Congress passed its first naturalization law 228 years ago on March 26, 1790. The Naturalization Act of 1790 was the most open naturalization law in the world at the time, allowing free white persons of good character to naturalize after two years of residence in the country and one year of residence in a particular state. Denying citizenship to American Indians, free blacks, indentured servants, and others who did not count as free white persons was a great injustice, but the 1790 Act was an improvement over other countries at the time that also limited naturalization based on gender, skill, or religion in addition to race. Although the Naturalization Act of 1790 did place some restrictions on who could become a citizen, it placed no restrictions on who could enter the United States. The Supreme Court largely corrected Congress’ error in 1898 in its United States v. Wong Kim Ark decision when it ruled that children of immigrants, including non-whites, were also citizens if they were born in the United States.

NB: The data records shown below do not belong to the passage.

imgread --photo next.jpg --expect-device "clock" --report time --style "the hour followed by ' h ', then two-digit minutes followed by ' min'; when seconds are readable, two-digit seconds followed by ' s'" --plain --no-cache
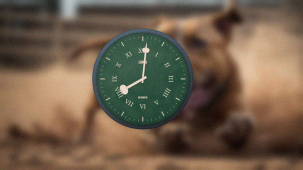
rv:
8 h 01 min
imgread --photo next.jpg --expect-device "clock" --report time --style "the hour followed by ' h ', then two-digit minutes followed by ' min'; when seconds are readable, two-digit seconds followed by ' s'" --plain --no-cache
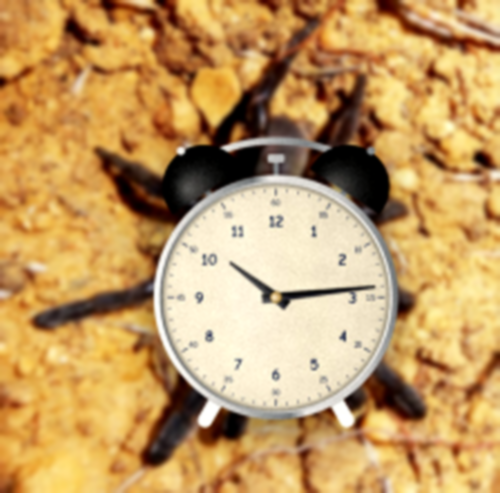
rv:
10 h 14 min
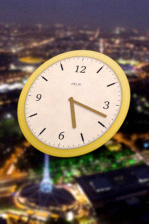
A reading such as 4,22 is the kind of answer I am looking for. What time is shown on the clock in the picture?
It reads 5,18
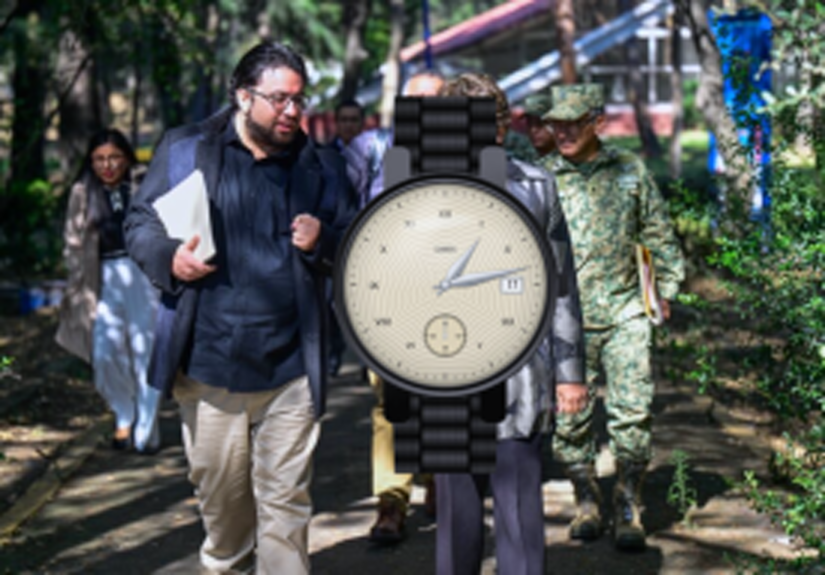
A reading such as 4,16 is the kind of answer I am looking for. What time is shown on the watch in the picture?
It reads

The Western world had a long legal, social, and ethical tradition of openness to immigrants and naturalization that culminated in some of the best portions of the American immigration system. Hillsdale College history professor Bradley J. Birzer wrote a wonderful essay for The American Conservative in January that showed that our civilizational heritage is replete with relatively open borders and the unencumbered movement of people across them with few practical restrictions, with the United States as a recent inheritor of such thought. Although Greeks and Romans both had liberal migration systems, there were important distinctions between Roman and Greek practices of naturalization and citizenship. The American Founding Fathers decidedly favored a model close to that of the Romans over that of the more restrictive Greeks.
Archaeologist John R. Hale of the University of Louisville wrote, “[u]nlike many of its neighbors, Athens eagerly welcomes foreigners from overseas, whether Greek or ‘barbarian,’ and encouraged them to settle down as residents. So tolerant did the Athenians become that they permitted foreign merchants to build shrines to their own gods within the walls of the Piraeus.” Resident foreigners in Athens were called metics and had to pay a special tax called a metoikion. Metics could not own real estate or participate in politics but they could work, amass wealth, and be productive members of the Athenian economy. Athens was the seat of ancient philosophy for several centuries, but many of its most famous philosophers were foreign-born including Aristotle, Anaxagoras, and Zeno. Aristotle and Cephalus, whose mansion Socrates visits at the beginning of The Republic, are two of the most famous metics.